Resurrected to Witness

The Purpose of the Restoration Covenant

“The restoration period is the last era of Israel’s history as the people of God and the climactic period of old covenant. The kingdom of God has grown beyond Israel and spread to the nations, who are the God-appointed protectors of His priestly people. Israel’s loss of independence and submission to Gentile powers was not a backward movement in the kingdom program of God. Abraham had been chosen by God so that through him all the nations of the world could be blessed (Gen. 12:3). In the restoration era, this was fulfilled more than at any other time in Israel’s history. Through the dispersion Jews had spread all over the world and they brought with them the knowledge of the true God.

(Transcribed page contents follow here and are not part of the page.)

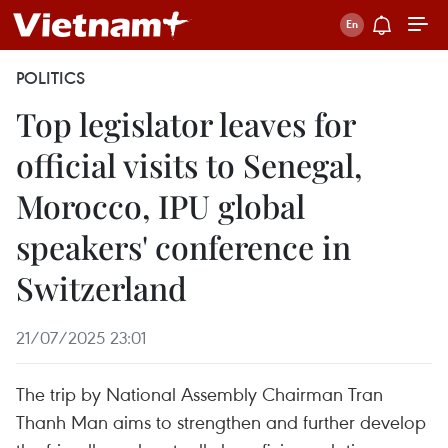
POLITICS
Top legislator leaves for
official visits to Senegal,
Morocco, IPU global
speakers' conference in
Switzerland
21/07/2025 23:01
The trip by National Assembly Chairman Tran
Thanh Man aims to strengthen and further develop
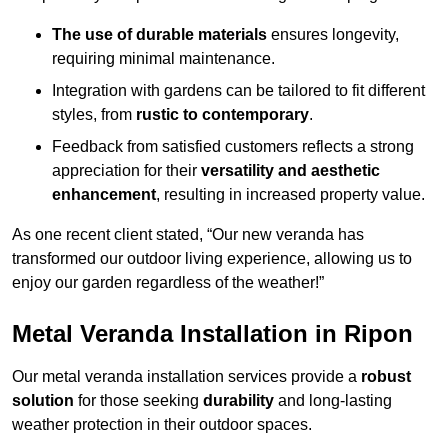
The use of durable materials
ensures longevity,
requiring minimal maintenance.
Integration with gardens can be tailored to fit different
styles, from
rustic to contemporary
.
Feedback from satisfied customers reflects a strong
appreciation for their
versatility and aesthetic
enhancement
, resulting in increased property value.
As one recent client stated, “Our new veranda has
transformed our outdoor living experience, allowing us to
enjoy our garden regardless of the weather!”
Metal Veranda Installation in Ripon
Our metal veranda installation services provide a
robust
solution
for those seeking
durability
and long-lasting
weather protection in their outdoor spaces.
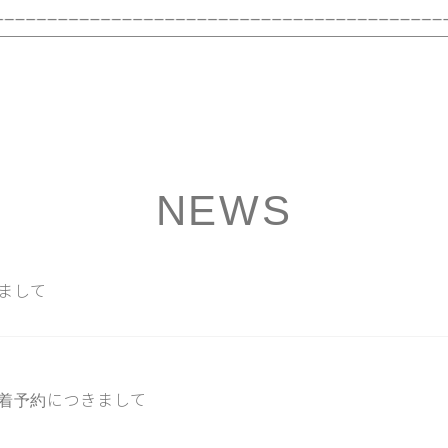
NEWS
まして
着予約につきまして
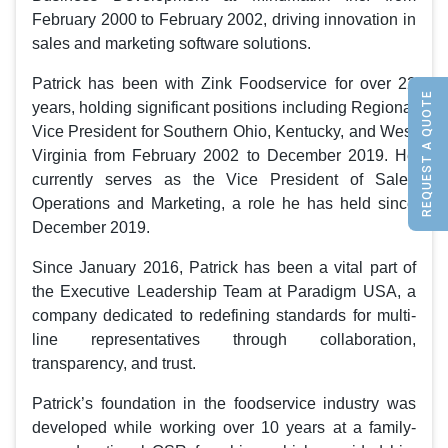
February 2000 to February 2002, driving innovation in
sales and marketing software solutions.
Patrick has been with Zink Foodservice for over 22
REQUEST A QUOTE
years, holding significant positions including Regional
Vice President for Southern Ohio, Kentucky, and West
Virginia from February 2002 to December 2019. He
currently serves as the Vice President of Sales
Operations and Marketing, a role he has held since
December 2019.
Since January 2016, Patrick has been a vital part of
the Executive Leadership Team at Paradigm USA, a
company dedicated to redefining standards for multi-
line representatives through collaboration,
transparency, and trust.
Patrick’s foundation in the foodservice industry was
developed while working over 10 years at a family-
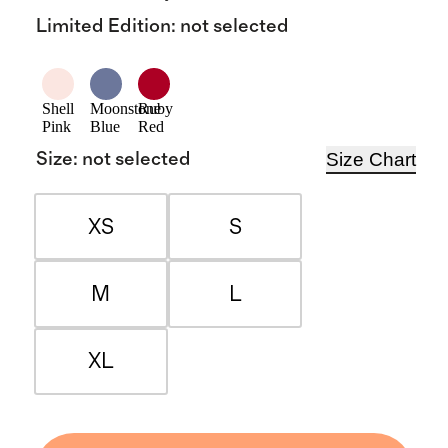
Limited Edition
:
not selected
Shell
Moonstone
Ruby
Pink
Blue
Red
Size Chart
Size
:
not selected
XS
S
M
L
XL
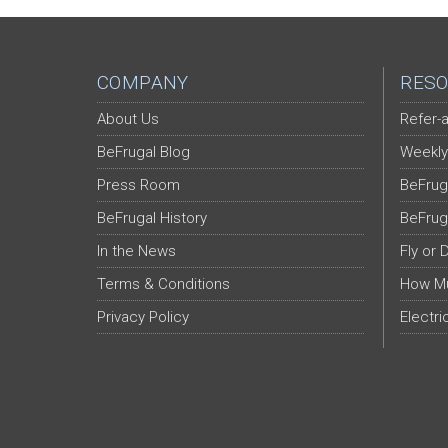
COMPANY
RESO
About Us
Refer-a
BeFrugal Blog
Weekly
Press Room
BeFrug
BeFrugal History
BeFrug
In the News
Fly or 
Terms & Conditions
How Mu
Privacy Policy
Electri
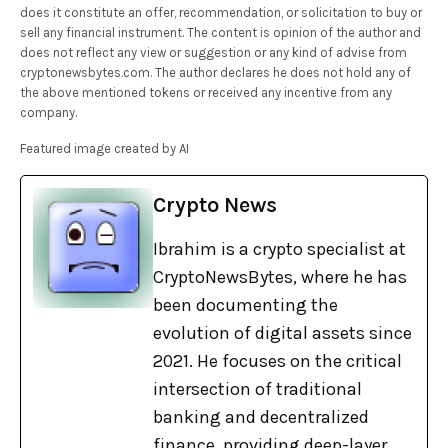
does it constitute an offer, recommendation, or solicitation to buy or
sell any financial instrument. The content is opinion of the author and
does not reflect any view or suggestion or any kind of advise from
cryptonewsbytes.com. The author declares he does not hold any of
the above mentioned tokens or received any incentive from any
company.
Featured image created by AI
Crypto News
Ibrahim is a crypto specialist at
CryptoNewsBytes, where he has
been documenting the
evolution of digital assets since
2021. He focuses on the critical
intersection of traditional
banking and decentralized
finance, providing deep-layer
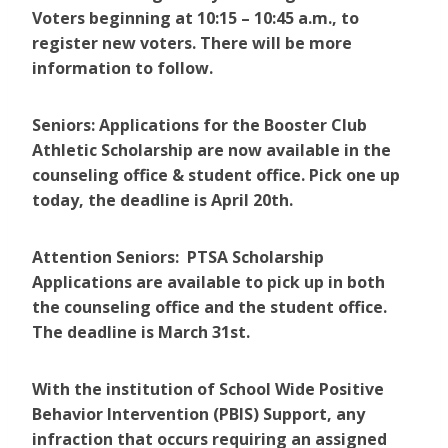
Voters beginning at 10:15 – 10:45 a.m., to
register new voters. There will be more
information to follow.
Seniors: Applications for the Booster Club
Athletic Scholarship are now available in the
counseling office & student office. Pick one up
today, the deadline is April 20th.
Attention Seniors: PTSA Scholarship
Applications are available to pick up in both
the counseling office and the student office.
The deadline is March 31st.
With the institution of School Wide Positive
Behavior Intervention (PBIS) Support, any
infraction that occurs requiring an assigned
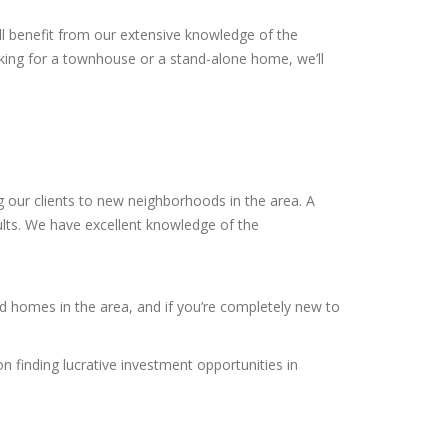
ll benefit from our extensive knowledge of the
king for a townhouse or a stand-alone home, we’ll
 our clients to new neighborhoods in the area. A
sults. We have excellent knowledge of the
ed homes in the area, and if you’re completely new to
n finding lucrative investment opportunities in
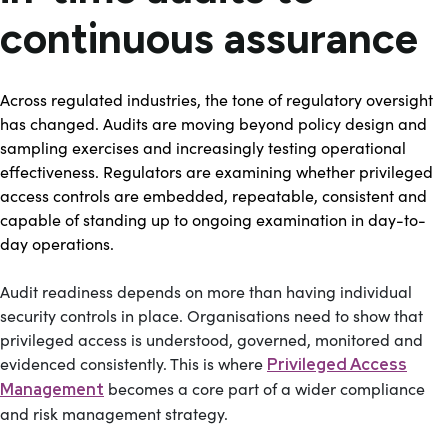
continuous assurance
Across regulated industries, the tone of regulatory oversight
has changed. Audits are moving beyond policy design and
sampling exercises and increasingly testing operational
effectiveness. Regulators are examining whether privileged
access controls are embedded, repeatable, consistent and
capable of standing up to ongoing examination in day-to-
day operations.
Audit readiness depends on more than having individual
security controls in place. Organisations need to show that
privileged access is understood, governed, monitored and
evidenced consistently. This is where
Privileged Access
becomes a core part of a wider compliance
Management
and risk management strategy.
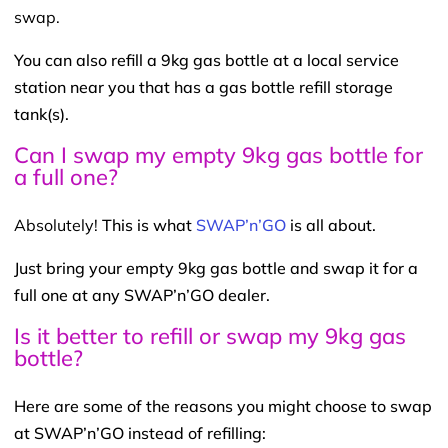
swap.
You can also refill a 9kg gas bottle at a local service
station near you that has a gas bottle refill storage
tank(s).
Can I swap my empty 9kg gas bottle for
a full one?
Absolutely!
This is what
SWAP’n’GO
is all about.
Just bring your empty 9kg gas bottle and swap it for a
full one at any SWAP’n’GO dealer.
Is it better to refill or swap my 9kg gas
bottle?
Here are some of the reasons you might choose to swap
at SWAP’n’GO instead of refilling:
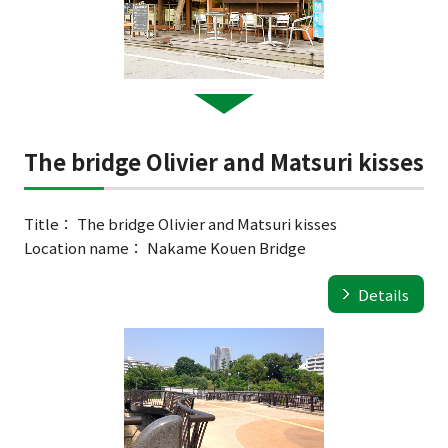
The bridge Olivier and Matsuri kisses
Title： The bridge Olivier and Matsuri kisses
Location name： Nakame Kouen Bridge
Details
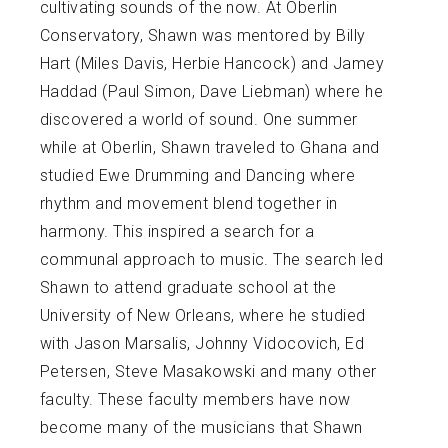
cultivating sounds of the now. At Oberlin
Conservatory, Shawn was mentored by Billy
Hart (Miles Davis, Herbie Hancock) and Jamey
Haddad (Paul Simon, Dave Liebman) where he
discovered a world of sound. One summer
while at Oberlin, Shawn traveled to Ghana and
studied Ewe Drumming and Dancing where
rhythm and movement blend together in
harmony. This inspired a search for a
communal approach to music. The search led
Shawn to attend graduate school at the
University of New Orleans, where he studied
with Jason Marsalis, Johnny Vidocovich, Ed
Petersen, Steve Masakowski and many other
faculty. These faculty members have now
become many of the musicians that Shawn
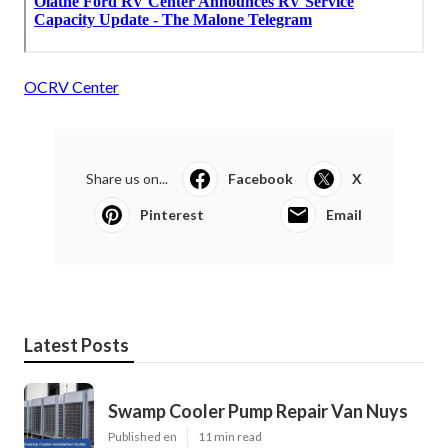
OCRV Center
Share us on...
Facebook
X
Pinterest
Email
Latest Posts
Swamp Cooler Pump Repair Van Nuys
Published en
11 min read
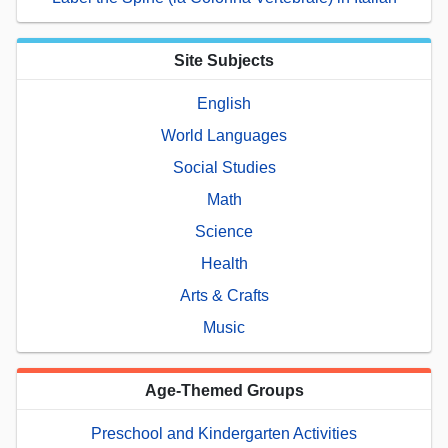
Site Subjects
English
World Languages
Social Studies
Math
Science
Health
Arts & Crafts
Music
Age-Themed Groups
Preschool and Kindergarten Activities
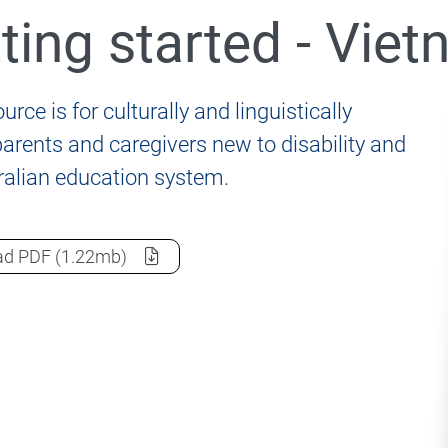
ting started - Vie
nformation for students, parents and carers
urce is for culturally and linguistically
parents and caregivers new to disability and
ralian education system.
020 Review of the Disability Standards for Education 2
Getting started - Vietnamese
as a
ad
PDF
(1.22mb)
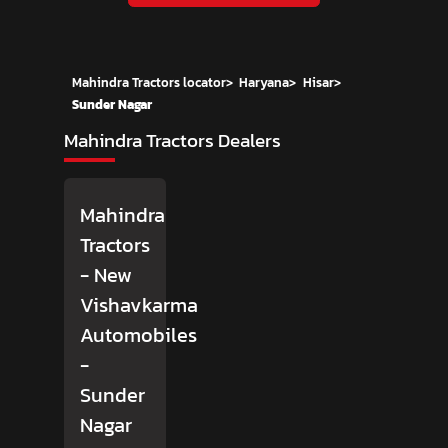
Mahindra Tractors locator
>
Haryana
>
Hisar
>
Sunder Nagar
Mahindra Tractors Dealers
Mahindra
Tractors
- New
Vishavkarma
Automobiles
-
Sunder
Nagar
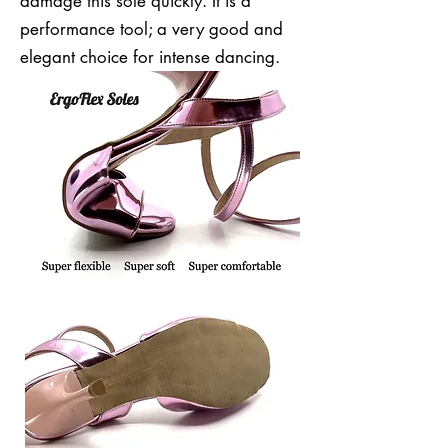
damage this sole quickly. It is a
performance tool; a very good and
elegant choice for intense dancing.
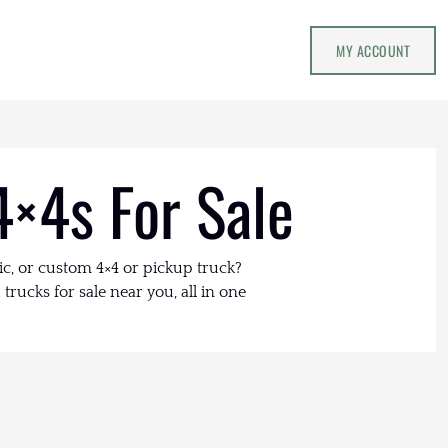
MY ACCOUNT
4×4s For Sale
ic, or custom 4×4 or pickup truck?
trucks for sale near you, all in one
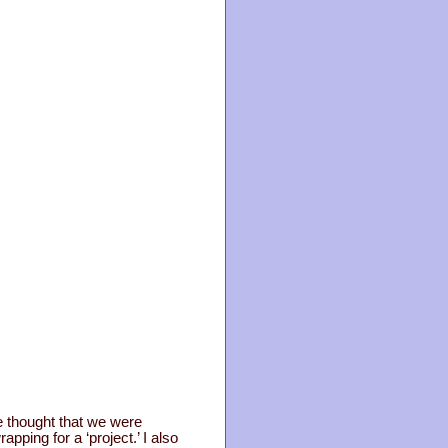
we thought that we were
ping for a ‘project.’ I also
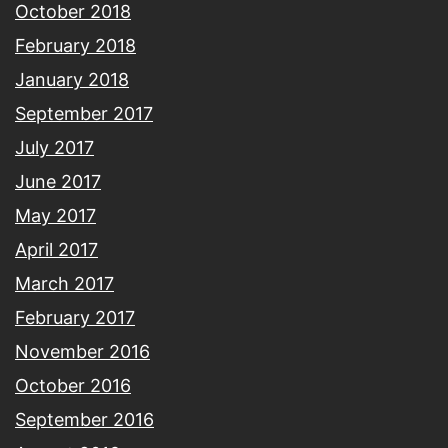
October 2018
February 2018
January 2018
September 2017
July 2017
June 2017
May 2017
April 2017
March 2017
February 2017
November 2016
October 2016
September 2016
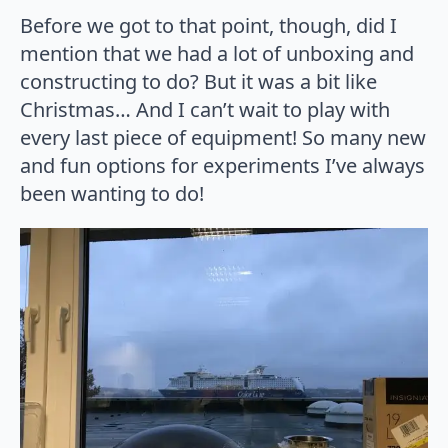
Before we got to that point, though, did I
mention that we had a lot of unboxing and
constructing to do? But it was a bit like
Christmas… And I can’t wait to play with
every last piece of equipment! So many new
and fun options for experiments I’ve always
been wanting to do!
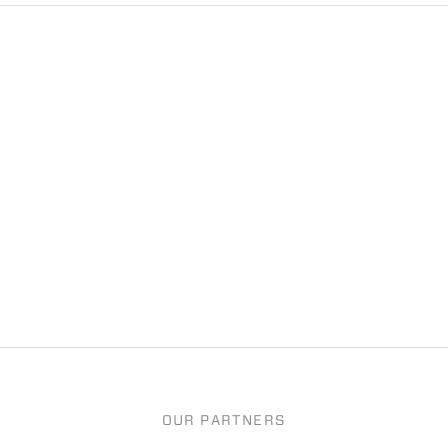
OUR PARTNERS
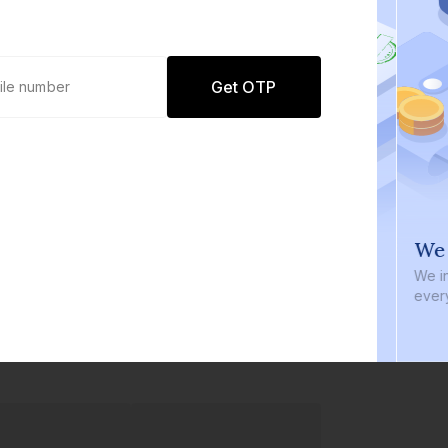
Get OTP
0 defaults
We i
Join
8 lakh+ users by investing in our
We inve
carefully curated products
every b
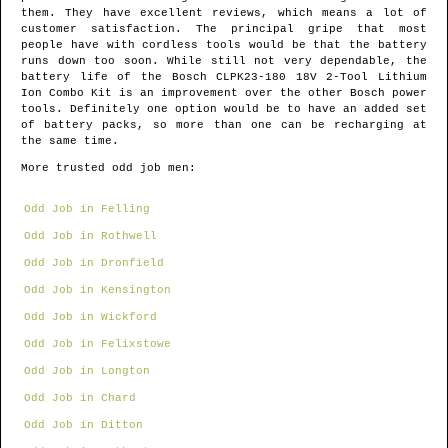
them. They have excellent reviews, which means a lot of
customer satisfaction. The principal gripe that most
people have with cordless tools would be that the battery
runs down too soon. While still not very dependable, the
battery life of the Bosch CLPK23-180 18V 2-Tool Lithium
Ion Combo Kit is an improvement over the other Bosch power
tools. Definitely one option would be to have an added set
of battery packs, so more than one can be recharging at
the same time.
More trusted odd job men:
Odd Job in Felling
Odd Job in Rothwell
Odd Job in Dronfield
Odd Job in Kensington
Odd Job in Wickford
Odd Job in Felixstowe
Odd Job in Longton
Odd Job in Chard
Odd Job in Ditton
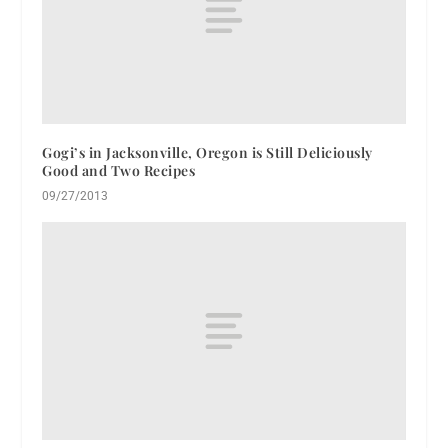
Gogi’s in Jacksonville, Oregon is Still Deliciously
Good and Two Recipes
09/27/2013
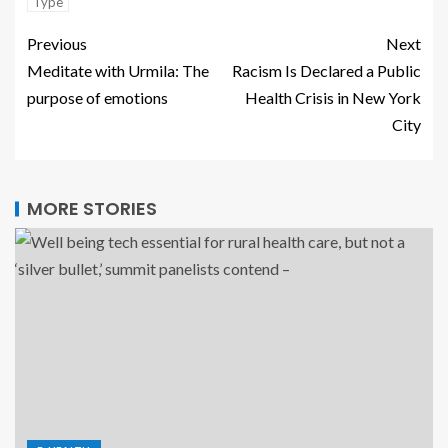
Type
Previous
Next
Meditate with Urmila: The
Racism Is Declared a Public
purpose of emotions
Health Crisis in New York
City
MORE STORIES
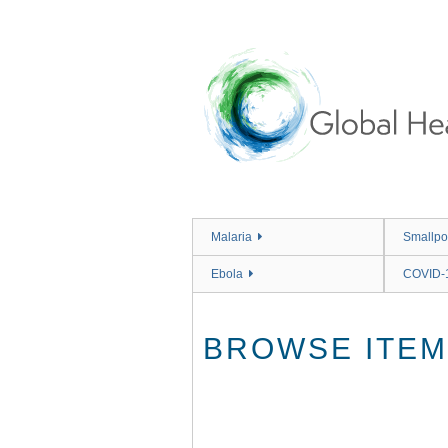
Skip
to
main
content
Malaria
Smallpo
Ebola
COVID-
BROWSE ITEMS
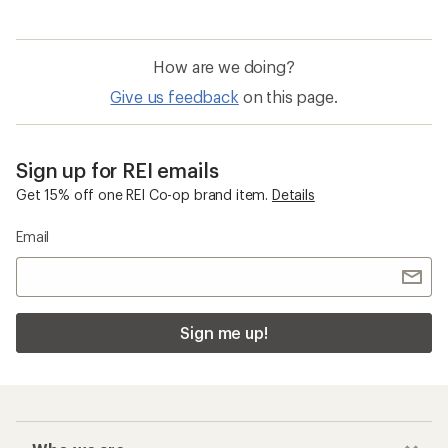
How are we doing?
Give us feedback
on this page.
Sign up for REI emails
Get 15% off one REI Co-op brand item.
Details
Email
Sign me up!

Though Daniel spent most of his life serving the king of Babylon during the time of captivity, he is still a good picture of what the restoration era is about, for he served “Darius the Mede” also. Daniel’s job was that of an advisor, the supreme advisor, to the king of Babylon and then head over the satraps and presidents in the kingdom of Persia (Dan. 6:1-3). Essentially the king intended to designate Daniel as the actual ruler in Persia, as Joseph had been in Egypt: “the king planned to appoint him over the whole kingdom” (Dan. 6:3). This was not a “secular” calling. To advise the king and aid him and the daily affairs of rule was one of the functions of a prophet, as, for example, the prophet Nathan did for David (cf. 2 Sam. 7).

In other words, during the restoration era, Israel as a nation would no longer have civil power, but she was appointed by God to serve as a prophetic witness to the world. It was Israel’s prophetic task to give godly counsel to the leaders of the Babylonian, Persian, Greek, and Roman empires who protected her and, through her position in the empire, spread the knowledge of the true God. The final era of Israel’s history, thus, was a prophetic era in which the word of God went forth more broadly than at any time in Israel’ history.

Her new temple in Jerusalem lacked the glory of the temple of Solomon (cf. Hag. 2:3), but, as was appropriate for a prophetic people in an international age, her real new temple was the “heavenly” temple that was revealed to Ezekiel (40-48). Jews in this era were given a glorious vision of Israel’s worship and its global significance that made explicit the purpose of the tabernacle and temple. Through the worship of the true God, the priestly nation was to bring blessing to all men.”

 

from Introduction to the Bible by Ralph Smith.